There are many well-known examples: miners developing the lung disease silicosis; phossy jaw, a disease suffered by match-makers, the result of exposure to phosphorus; and mad hatter disease, the nervous disorder which affected hatmakers, caused by working with mercury – the most famous sufferer being Lewis Carroll’s character of the same name.
Here’s an interesting case of occupational disease documented in a Vienna journal in 1860. The culprit was again mercury, but the quantities involved were far higher than in the hat trade. Every single worker involved in the manufacture of mirrors succumbed to illness, making the occupation of looking-glass maker a good candidate for the worst job in the world. I find it astonishing that little more than 150 years ago there was no attempt to protect the health of these employees through regulation.

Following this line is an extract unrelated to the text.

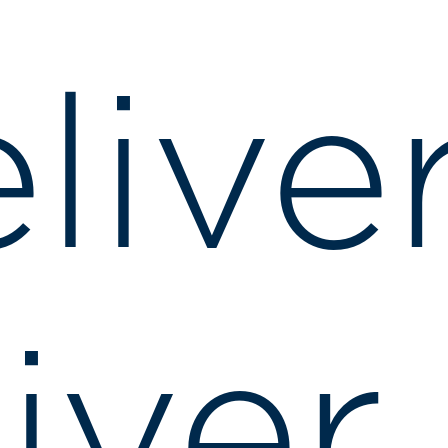
live
iver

This account was published in the British Medical Journal in 1861:
In a well ventilated room, finely polished marble plates are covered with tinfoil, and on this some mercury is poured and rubbed off by means of a piece of wood wrapped in flannel; more mercury is then poured on, and the glass is placed horizontally on it, the mercury which runs over being caught in vessels. The glass plate, thus covered, must be left for a while, and then stood in the same room to dry for twelve or twenty-four hours.
We cannot even give the workers’ employer the benefit of the doubt: some rudimentary safety precautions were taken, indicating that they knew exactly how dangerous this work was.

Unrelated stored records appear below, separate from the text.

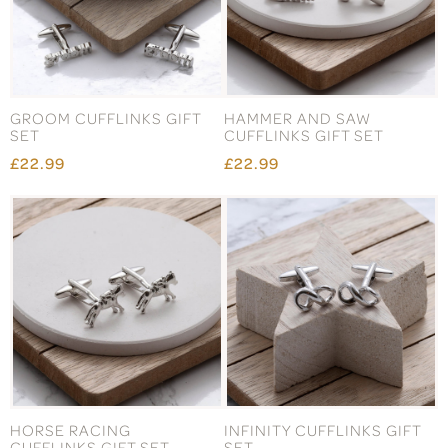
GROOM CUFFLINKS GIFT
HAMMER AND SAW
SET
CUFFLINKS GIFT SET
£22.99
£22.99
HORSE RACING
INFINITY CUFFLINKS GIFT
CUFFLINKS GIFT SET
SET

No food is allowed to be taken in the workroom: the workmen, who are mostly from 16 to 24 years old, are obliged to wash the mouth out at least twice a day with an astringent water. They work eight hours a day; and, after a period of not more than a fortnight, they must leave the work during from eight to fourteen days. All these workpeople are diseased.
The writer then outlines the typical symptoms:
In the very first weeks after their entry, grey deposits are formed on the teeth; the mucous membrane of the mouth becomes red and swollen; and, at a later period, excoriations appear on the lips and gums, with ptyalism, loss of smell, hoarseness, ulceration, and swelling of the lymphatic glands and of the tonsils. With the exception of the new-comers, all have ulceration of the fauces. Tremblings of the extremities, nocturnal pains in the head and in the limbs, loss of teeth, and swellings of the bones, gradually appear.
Some occupational diseases disappear if the worker moves to another job. Not this one:
These symptoms are not confined to those directly engaged in silvering the mirrors, but are met with also in those who have left the work four, five, or even ten years. Abortion was so frequent in pregnant women, that now no married persons are admitted to work in the manufactory. The children of the former workpeople often present an anaemic and scrofulous condition. In the treatment, Dr. Keller recommends simply eliminative salts, warm baths, and abundant exercise in the fresh mountain air of the country.
Sadly this is likely to have had little effect. Nineteenth-century Bohemia was in serious need of workplace health and safety legislation.